**Texto dado**
----
Querido D. Manuel;
querido Hermano Mayor de Nuestro Padre Jesús de la Amargura y Nuestra Señora de los Reyes;
queridos hermanos:
Estamos celebrando esta Eucaristía y la Palabra de Dios viene a iluminar este domingo. ¿Qué nos dice la Palabra de Dios en este día tan señalado? Nos ha hablado fundamentalmente de humildad. Al final del texto del Evangelio nos ha dicho el evangelista Juan que por qué Jesús hablaba de humildad. Pues, porque había muchos que se tenían por justos, despreciando a los demás, y les pone ese cuento, esa parábola, del fariseo y el publicano. Nosotros tenemos que ver dónde estamos. Yo pienso que estamos muchas veces en un lado y en otro. La soberbia es el pecado original. La soberbia es lo que está en el origen de todo mal. La soberbia, en definitiva, es la suplantación de Dios. Y la soberbia viene congénita muchas veces en nuestra manera de actuar. La soberbia siempre está y tenemos que luchar. Ciertamente, la humildad no es la virtud más importante. El Señor nos dice que la virtud más importante es la caridad. San Pablo nos dice que “aunque yo diera todo lo que tengo en limosnas, si no se tiene amor, de nada sirve. Y aunque hablara las lenguas de los hombres y de los ángeles, si no tengo amor, soy como un metal que resuena o unos platillos que aturden”. Nos dice también que, una vez que lleguemos a ver a Dios, a la posesión de Dios, el bien supremo, ya no necesitaremos, ni fe, ni la esperanza. Pero dice, “el amor permanece siempre”, y el amor es lo más importante de nuestra vida.
Jesús nos ha dicho que, precisamente, el examen final de nuestra vida va a ser un examen de amor, como decía san Juan de la Cruz también. Ese “venid, benditos de mi Padre, heredad el Reino preparado para vosotros, porque tuve hambre y me disteis de comer, tuve sed…”. Ese es el temario del examen final de nuestra vida, no nuestros títulos, no nuestros abolengos, no nuestro dinero. El Papa dice que nunca ha visto detrás de un coche fúnebre un camión de la mudanza. El amor es lo que nos hace felices y el amor es lo que el Señor pide de nosotros. Por eso, no en vano, de pequeño decíamos “estos diez mandamientos se encierran en dos: ‘Amarás a Dios sobre todas las cosas y al prójimo como a ti mismo’”. Y san Agustín lo resumía todavía más: “Ama y haz lo que quieras”. Pero Jesús hablaba mucho de humildad, porque es una virtud imprescindible y los apóstoles también se aman de este tiempo. Se pelean entre ellos. Dice el Evangelio que venían discutiendo por el camino y Jesús les preguntó “¿de qué venís discutiendo?”. Y ahí se callaron. Y dice el evangelista: “Se callaron porque durante el camino venían discutiendo quién era el más importante”. Es más, la madre de los Zebedeos, de Santiago y Juan, se acerca a Jesús y le pide a Jesús que en su Reino coloque a sus hijos uno a la derecha y otro a la izquierda, o sea, a las dos vicepresidencias, como si fuera un partido. Como veis, esto lo tenían y Jesús tiene que poner a un niño, abrazarlo, y decir “quien no se hace como un niño, no entrará en el Reino de los cielos”, para que lo vean físicamente que tenemos que ser humildes.
----
**Entradas facilitadas**
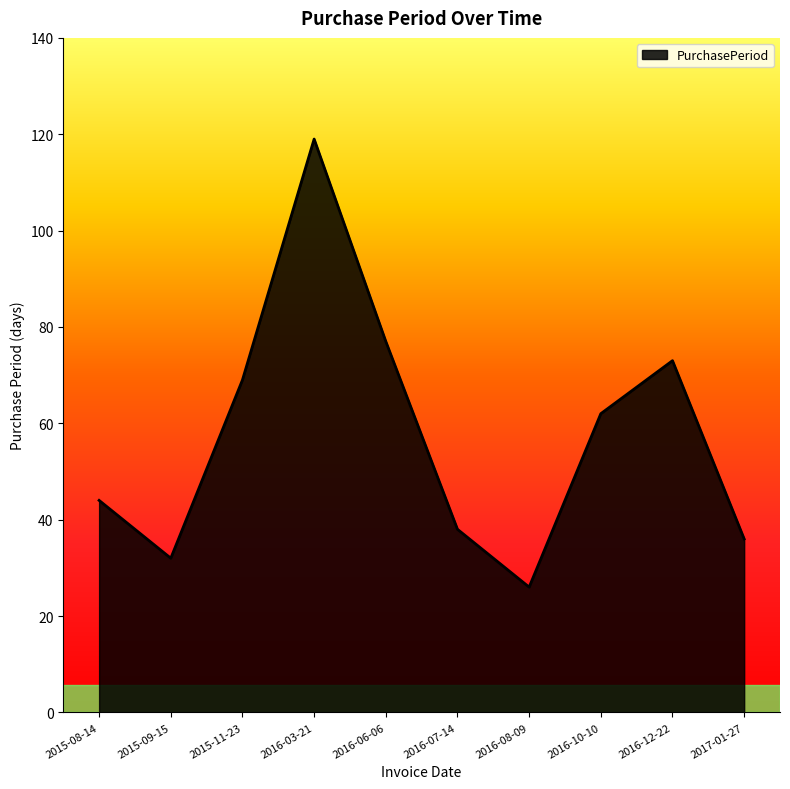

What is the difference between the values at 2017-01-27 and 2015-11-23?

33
----
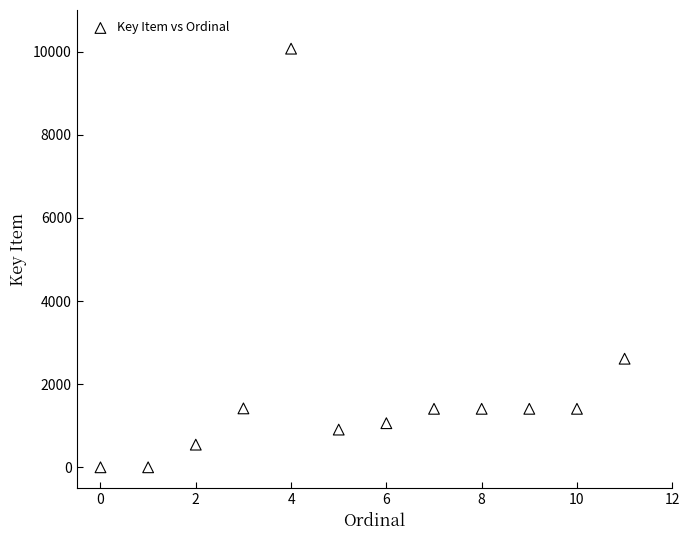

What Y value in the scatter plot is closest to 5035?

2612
----
**Consigna**
Continúa la homilía sobre la humildad justo después de su última frase.

**Resultado del ejercicio**
Pero la humildad… ¿qué es la humildad? Santa Teresa de Jesús, que estuvo en la diócesis donde yo he estado como obispo, decía que la humildad es la verdad, y decía que es caer en la cuenta de la nada que somos y de lo mucho que es Dios. Pues, eso es la humildad, no es poner cara “bobalicona”, no es torcer la cabeza, no es hacer dejación de derechos que son deberes. La humildad es la verdad. Es vernos como somos y ver que tenemos cosas buenas para darLe gracias a Dios, y ponerlas al servicio de los demás, y ver que tenemos defectos, que no somos perfectos. Los propios apóstoles no eran perfectos y el Evangelio no se calla sus defectos, pero nosotros estamos hechos de la misma pasta, y si ellos fueron capaces de ser mejores, y sensatos, nosotros también. Jesús nos va a ayudar, porque ha dicho que no ha venido a llamar a los justos, sino a los pecadores.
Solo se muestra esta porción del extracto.